Cutler arrived in New York at 18 to study at the Cooper Union and hasn’t left since. “I love New York and Brooklyn because they are for the most part pedestrian. Life happens in the streets,” she says. “This is vital to my work because human interactions and communication are at the heart of all my drawings and painting.”
For Cutler, that can mean searching for inspiration. “I enjoy the occasional blockbuster show at MoMA but always like to return to the quiet sections at the Metropolitan Museum of Art,” she says. “My favourite things to visit are the Persian miniatures, Indian painting and Japanese screens and prints.”
Or it can mean a more serendipitous encounter. “For the most part, my studio life is very solitary, so it’s nice to be able to go for a walk or hop on the subway to visit galleries, museums or other artists,” she says.
Cutler ventures to Chinatown’s Asian markets and the Garment District’s fabric shops, which spark images for her work. Cutler is also excited for the Chelsea galleries moving downtown. “I’m nostalgic for the old SoHo days, so it will be nice to see more galleries move to TriBeCa,” she says.
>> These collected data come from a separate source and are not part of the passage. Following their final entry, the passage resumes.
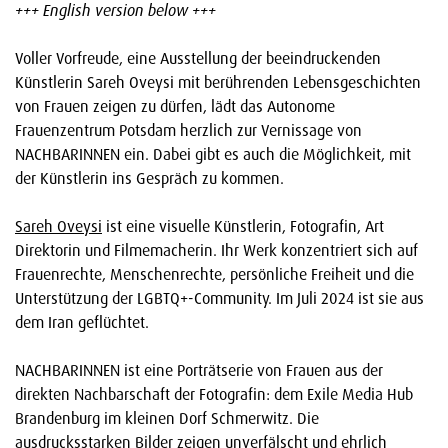
+++ English version below +++
Voller Vorfreude, eine Ausstellung der beeindruckenden
Künstlerin Sareh Oveysi mit berührenden Lebensgeschichten
von Frauen zeigen zu dürfen, lädt das Autonome
Frauenzentrum Potsdam herzlich zur Vernissage von
NACHBARINNEN ein. Dabei gibt es auch die Möglichkeit, mit
der Künstlerin ins Gespräch zu kommen.
Sareh Oveysi
ist eine visuelle Künstlerin, Fotografin, Art
Direktorin und Filmemacherin. Ihr Werk konzentriert sich auf
Frauenrechte, Menschenrechte, persönliche Freiheit und die
Unterstützung der LGBTQ+-Community. Im Juli 2024 ist sie aus
dem Iran geflüchtet.
NACHBARINNEN ist eine Porträtserie von Frauen aus der
direkten Nachbarschaft der Fotografin: dem Exile Media Hub
Brandenburg im kleinen Dorf Schmerwitz. Die
ausdrucksstarken Bilder zeigen unverfälscht und ehrlich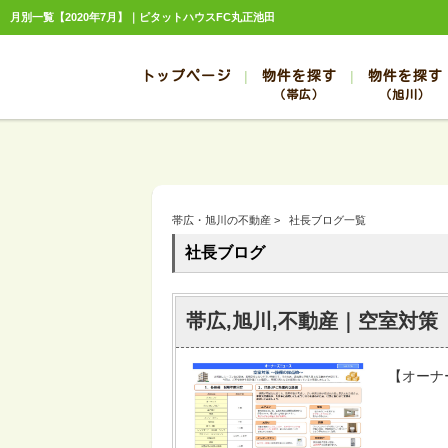
月別一覧【2020年7月】｜ピタットハウスFC丸正池田
トップページ
物件を探す
物件を探す
（帯広）
（旭川）
総合お問合せ
お知らせ
賃貸管理について
選ばれる理由
管理のお問合せ
スタッフ紹介
帯広
旭川
帯広
旭川
帯広・旭川の不動産
>
社長ブログ一覧
帯広
旭川
社長ブログ
帯広
旭川
帯広
旭川
帯広,旭川,不動産｜空室対策
【オーナー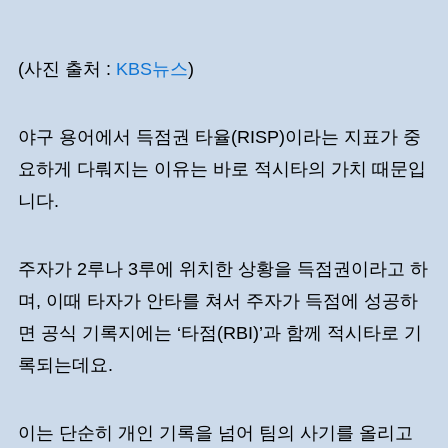
(사진 출처 :
KBS뉴스
)
야구 용어에서 득점권 타율(RISP)이라는 지표가 중
요하게 다뤄지는 이유는 바로 적시타의 가치 때문입
니다.
주자가 2루나 3루에 위치한 상황을 득점권이라고 하
며, 이때 타자가 안타를 쳐서 주자가 득점에 성공하
면 공식 기록지에는 ‘타점(RBI)’과 함께 적시타로 기
록되는데요.
이는 단순히 개인 기록을 넘어 팀의 사기를 올리고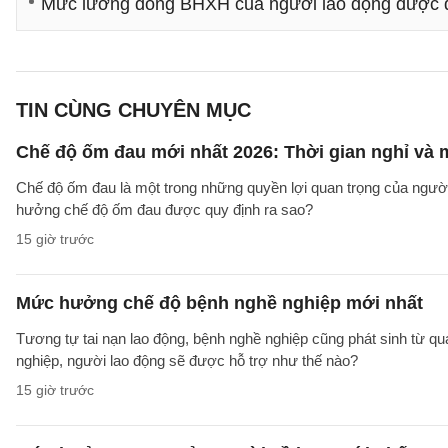
Mức lương đóng BHXH của người lao động được q
TIN CÙNG CHUYÊN MỤC
Chế độ ốm đau mới nhất 2026: Thời gian nghỉ và
Chế độ ốm đau là một trong những quyền lợi quan trọng của người
hưởng chế độ ốm đau được quy định ra sao?
15 giờ trước
Mức hưởng chế độ bệnh nghề nghiệp mới nhất
Tương tự tai nạn lao động, bệnh nghề nghiệp cũng phát sinh từ qu
nghiệp, người lao động sẽ được hỗ trợ như thế nào?
15 giờ trước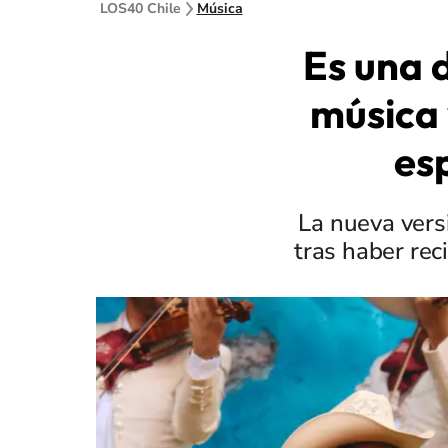
LOS40 Chile
Música
Es una d
música 
esp
La nueva vers
tras haber rec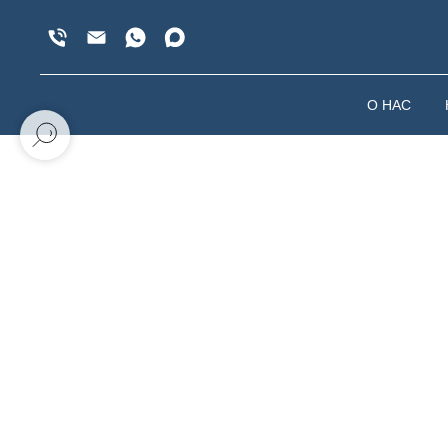
О НАС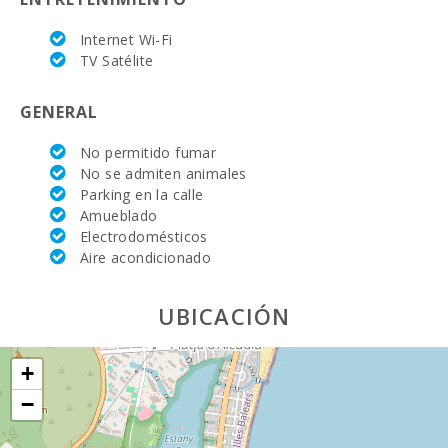
Supermercado
- Spar (km):
Internet Wi-Fi
TV Satélite
Supermercado
LIDL (km):
GENERAL
Deporte
Acuatico (m):
No permitido fumar
No se admiten animales
Lago - Es Llac
Parking en la calle
Gran (km):
Amueblado
JUNGLE PARC
Electrodomésticos
MALLORCA
Aire acondicionado
(km):
Katmandu
UBICACIÓN
Park (km):
Parque
+
atracciones -
Palma
−
Aquarium
(km):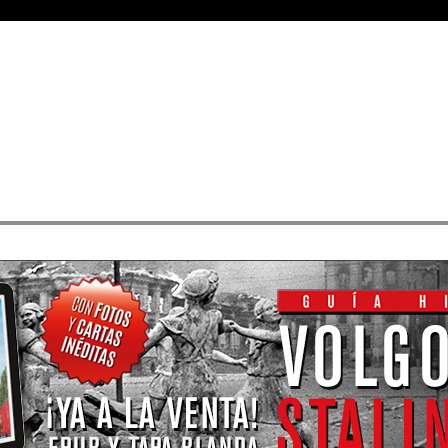
Medallas
• Rangos
• Buscar sus mensajes
• Registrarse
• Identificarse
Some fast facts on MoMA’s recent expansion
• When MoMA was opened in 1929, it had eight prints and a solitary drawing. The current collection has nearly 200,000 pieces.
• Although MoMA was only closed for four months, renovations began in 2016.
• The expansion’s new 4,365m² increased total exhibition space by 30 per cent.
• The last time MoMA reopened, in 2004, 5 per cent of the permanent collection’s artworks on view were by women. Today, it’s 28 per cent.